Claims
- 1. A method of optimizing the selection of one or more databases from a plurality of during query searching comprising the steps of:
interrogating the various databases with test queries made up of keywords from keyword sets for each of the databases; using Euclidean analysis to determine if keywords from the keyword sets fall within clusters; and determining predominant databases for interrogating in a particular cluster when a search is to be performed and search terms of the query fall within that cluster.
- 2. The method of claim 1, wherein determining the predominant databases for a cluster involves selecting the databases providing the most search queries falling within that cluster.
- 3. The method of claim 1, wherein determining the predominant databases includes analyzing the search results of the test queries to determine which databases contributed the most significant references.
- 4. The method of claim 1, wherein the determination of the most significant references is based on ranking of the documents by their raw ranking data.
- 5. The method of claim 4, wherein base and meta learners are used in determining the ranking.
- 6. The method of claim 1, wherein the sets of training queries are typical queries to each of the databases.
- 7. The method of claim 1, wherein the sets of queries are generated by an analysis of the documents in each of the databases.

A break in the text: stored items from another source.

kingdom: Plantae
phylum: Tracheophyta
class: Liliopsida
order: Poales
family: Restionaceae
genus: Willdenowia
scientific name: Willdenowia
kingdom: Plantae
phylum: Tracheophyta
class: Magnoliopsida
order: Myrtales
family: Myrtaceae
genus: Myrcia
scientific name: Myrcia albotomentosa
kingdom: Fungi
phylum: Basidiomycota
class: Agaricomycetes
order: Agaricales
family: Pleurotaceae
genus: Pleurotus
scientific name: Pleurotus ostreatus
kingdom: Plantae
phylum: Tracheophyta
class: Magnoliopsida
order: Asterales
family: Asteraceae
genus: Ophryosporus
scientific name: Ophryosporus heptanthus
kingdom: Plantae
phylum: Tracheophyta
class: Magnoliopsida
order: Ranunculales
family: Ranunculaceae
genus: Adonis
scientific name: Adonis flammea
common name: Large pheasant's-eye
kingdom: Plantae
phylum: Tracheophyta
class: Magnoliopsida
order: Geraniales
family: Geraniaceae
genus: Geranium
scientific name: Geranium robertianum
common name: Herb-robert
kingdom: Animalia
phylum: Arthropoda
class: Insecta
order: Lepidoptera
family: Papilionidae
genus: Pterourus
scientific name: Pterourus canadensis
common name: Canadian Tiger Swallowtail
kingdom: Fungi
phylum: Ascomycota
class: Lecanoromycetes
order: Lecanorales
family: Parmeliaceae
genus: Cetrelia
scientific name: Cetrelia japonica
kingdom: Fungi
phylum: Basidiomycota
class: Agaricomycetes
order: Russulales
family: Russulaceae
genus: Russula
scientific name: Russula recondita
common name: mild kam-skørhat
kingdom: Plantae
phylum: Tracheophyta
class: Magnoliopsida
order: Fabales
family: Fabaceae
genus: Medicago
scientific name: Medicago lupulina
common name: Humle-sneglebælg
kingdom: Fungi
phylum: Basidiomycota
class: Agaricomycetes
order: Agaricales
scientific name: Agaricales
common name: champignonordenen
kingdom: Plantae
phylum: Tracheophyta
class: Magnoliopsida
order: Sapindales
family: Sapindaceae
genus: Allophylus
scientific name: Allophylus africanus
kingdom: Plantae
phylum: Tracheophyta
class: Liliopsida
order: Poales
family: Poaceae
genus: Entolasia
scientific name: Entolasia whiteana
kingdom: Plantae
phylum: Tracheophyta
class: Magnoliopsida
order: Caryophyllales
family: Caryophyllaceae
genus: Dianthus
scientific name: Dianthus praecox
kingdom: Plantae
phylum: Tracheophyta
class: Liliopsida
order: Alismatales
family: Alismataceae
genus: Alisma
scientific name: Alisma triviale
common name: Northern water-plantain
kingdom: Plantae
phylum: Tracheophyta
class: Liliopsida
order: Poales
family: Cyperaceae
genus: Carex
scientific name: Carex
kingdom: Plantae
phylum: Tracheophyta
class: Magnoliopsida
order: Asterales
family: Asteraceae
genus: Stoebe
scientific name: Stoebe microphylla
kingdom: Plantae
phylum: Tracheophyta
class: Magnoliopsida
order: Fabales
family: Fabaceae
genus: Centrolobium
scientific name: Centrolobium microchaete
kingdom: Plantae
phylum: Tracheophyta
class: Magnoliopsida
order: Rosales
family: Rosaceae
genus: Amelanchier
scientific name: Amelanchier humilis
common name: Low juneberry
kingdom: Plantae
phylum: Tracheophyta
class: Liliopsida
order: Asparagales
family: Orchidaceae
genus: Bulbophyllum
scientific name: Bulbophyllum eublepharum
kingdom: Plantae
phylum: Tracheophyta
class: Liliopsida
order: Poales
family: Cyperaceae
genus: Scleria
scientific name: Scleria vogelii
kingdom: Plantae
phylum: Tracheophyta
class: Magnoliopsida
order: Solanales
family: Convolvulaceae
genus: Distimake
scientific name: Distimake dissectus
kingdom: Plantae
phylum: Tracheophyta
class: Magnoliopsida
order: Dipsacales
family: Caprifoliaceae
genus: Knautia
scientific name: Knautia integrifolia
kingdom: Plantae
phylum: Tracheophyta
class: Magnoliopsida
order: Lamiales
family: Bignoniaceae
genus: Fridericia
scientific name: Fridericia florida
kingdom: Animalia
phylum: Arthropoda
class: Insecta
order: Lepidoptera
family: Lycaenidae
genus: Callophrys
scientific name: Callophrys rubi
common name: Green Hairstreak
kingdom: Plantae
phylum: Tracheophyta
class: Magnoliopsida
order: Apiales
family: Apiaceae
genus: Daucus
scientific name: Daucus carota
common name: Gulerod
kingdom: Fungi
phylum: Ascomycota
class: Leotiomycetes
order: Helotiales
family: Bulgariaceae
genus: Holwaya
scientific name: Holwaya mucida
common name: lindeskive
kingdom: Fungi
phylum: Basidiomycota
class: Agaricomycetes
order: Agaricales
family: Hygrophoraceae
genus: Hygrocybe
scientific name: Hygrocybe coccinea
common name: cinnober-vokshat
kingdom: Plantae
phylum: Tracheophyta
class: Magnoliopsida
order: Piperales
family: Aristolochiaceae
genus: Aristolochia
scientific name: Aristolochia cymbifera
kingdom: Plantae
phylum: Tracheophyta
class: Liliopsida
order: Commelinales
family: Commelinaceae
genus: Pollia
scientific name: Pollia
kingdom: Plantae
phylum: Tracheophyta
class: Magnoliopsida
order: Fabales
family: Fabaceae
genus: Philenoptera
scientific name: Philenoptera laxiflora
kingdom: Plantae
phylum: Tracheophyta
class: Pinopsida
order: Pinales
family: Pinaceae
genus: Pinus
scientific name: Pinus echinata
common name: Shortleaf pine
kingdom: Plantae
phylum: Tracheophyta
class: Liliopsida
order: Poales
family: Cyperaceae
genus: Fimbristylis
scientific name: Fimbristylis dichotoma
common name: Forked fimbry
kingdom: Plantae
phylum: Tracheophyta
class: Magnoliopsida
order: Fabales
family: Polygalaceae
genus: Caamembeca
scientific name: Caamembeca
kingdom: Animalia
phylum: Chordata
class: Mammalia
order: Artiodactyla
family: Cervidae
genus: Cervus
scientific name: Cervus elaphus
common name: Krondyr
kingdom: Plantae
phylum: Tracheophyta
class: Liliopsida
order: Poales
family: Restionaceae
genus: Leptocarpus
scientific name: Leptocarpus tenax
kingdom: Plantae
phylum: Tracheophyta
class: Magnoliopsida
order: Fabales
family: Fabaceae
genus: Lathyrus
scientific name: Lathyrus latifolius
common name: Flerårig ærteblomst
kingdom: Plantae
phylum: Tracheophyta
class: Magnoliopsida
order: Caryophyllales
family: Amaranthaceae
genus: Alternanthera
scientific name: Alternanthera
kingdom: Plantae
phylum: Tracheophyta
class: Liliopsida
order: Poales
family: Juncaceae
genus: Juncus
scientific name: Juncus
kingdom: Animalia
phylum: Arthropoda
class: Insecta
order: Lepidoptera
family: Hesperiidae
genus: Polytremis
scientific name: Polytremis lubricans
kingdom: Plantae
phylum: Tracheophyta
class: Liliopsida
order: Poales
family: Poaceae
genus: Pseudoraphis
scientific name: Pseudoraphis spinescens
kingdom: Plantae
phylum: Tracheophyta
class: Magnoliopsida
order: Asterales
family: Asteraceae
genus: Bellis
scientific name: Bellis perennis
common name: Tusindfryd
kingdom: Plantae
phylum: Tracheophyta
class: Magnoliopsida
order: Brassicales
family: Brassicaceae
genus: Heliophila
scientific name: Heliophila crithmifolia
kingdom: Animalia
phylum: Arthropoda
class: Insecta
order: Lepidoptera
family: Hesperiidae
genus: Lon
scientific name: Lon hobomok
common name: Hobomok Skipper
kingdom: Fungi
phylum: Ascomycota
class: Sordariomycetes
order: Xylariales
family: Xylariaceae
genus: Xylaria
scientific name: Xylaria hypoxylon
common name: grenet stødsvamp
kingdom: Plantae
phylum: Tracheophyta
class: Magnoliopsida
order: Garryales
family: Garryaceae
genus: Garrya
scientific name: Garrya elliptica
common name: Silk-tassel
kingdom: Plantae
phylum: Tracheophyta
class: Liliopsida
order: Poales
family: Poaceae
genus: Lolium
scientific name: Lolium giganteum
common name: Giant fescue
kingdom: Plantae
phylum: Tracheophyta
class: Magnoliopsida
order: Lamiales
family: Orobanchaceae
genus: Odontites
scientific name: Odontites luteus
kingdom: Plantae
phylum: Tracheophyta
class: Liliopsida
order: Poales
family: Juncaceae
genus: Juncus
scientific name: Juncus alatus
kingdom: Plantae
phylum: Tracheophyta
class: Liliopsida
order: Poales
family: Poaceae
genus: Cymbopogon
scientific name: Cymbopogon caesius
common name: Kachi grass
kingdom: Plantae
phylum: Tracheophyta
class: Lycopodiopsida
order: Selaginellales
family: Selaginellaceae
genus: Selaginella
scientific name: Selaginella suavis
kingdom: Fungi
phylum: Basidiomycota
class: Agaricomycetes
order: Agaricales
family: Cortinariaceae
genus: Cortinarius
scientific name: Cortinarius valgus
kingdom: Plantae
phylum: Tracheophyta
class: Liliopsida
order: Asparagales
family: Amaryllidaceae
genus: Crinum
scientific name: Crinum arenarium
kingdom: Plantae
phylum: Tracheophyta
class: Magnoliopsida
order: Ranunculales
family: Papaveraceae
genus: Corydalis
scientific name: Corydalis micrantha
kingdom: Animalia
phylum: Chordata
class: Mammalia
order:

- 8. A computer program product on a computer usable medium for optimizing the selection of databases to be interrogated during query searching comprising:
software for interrogating the various databases with test queries made up of keywords from keyword sets for each of the databases; software for using Euclidean analysis to determine if keywords from the keyword sets fall within clusters; and software for determining dominant databases for interrogating in a particular cluster when a search is to be performed and the search terms of the query fall within that cluster.
- 9. The computer program product of claim 8, wherein the software for determining the dominant databases for a cluster involves software for selecting the databases providing the most search queries falling within that cluster.
- 10. The computer program product of claim 1, wherein the software for determining the dominant databases includes analyzing the search results of the test queries to determine which databases contributed the most significant references.
- 11. The computer program product of claim 8, wherein the software for determination of the most significant references is based on ranking of the documents by their raw ranking data.
- 12. The computer program product of claim 11, wherein software for base and meta learners are used in determining the ranking.
- 13. The computer program product of claim 8, wherein the sets of training queries are typical queries to each of the databases.
- 14. The computer program product of claim 1, wherein the sets of queries are generated by an analysis of the documents in each of the databases.
- 15. A computer program product on a computer usable medium for optimizing the selection of databases to be interrogated during query searching comprising:
software for determining if search terms T of a search query Ss fall within a cluster predetermined by Euclidean analysis using sets of test queries St; and software for limiting access by the search query Ss to that subset of the databases predetermined to be dominant cluster by using the sets of test queries St.
- 16. The computer program product of claim 15 wherein the predetermining of the dominant databases for a cluster is based on those databases providing the most test queries falling within that cluster.
- 17. The computer program product of claim 15 wherein the predetermining of the dominant databases for a cluster is based on databases providing test queries which contributed the most significant references.
RELATED APPLICATIONS
[0001] U.S. patent application Ser. No. xx/xxx,xxx (YOR920020107US1) filed on even date herewith and entitled “Query Routing Based on Feature Learning of Data Sources.”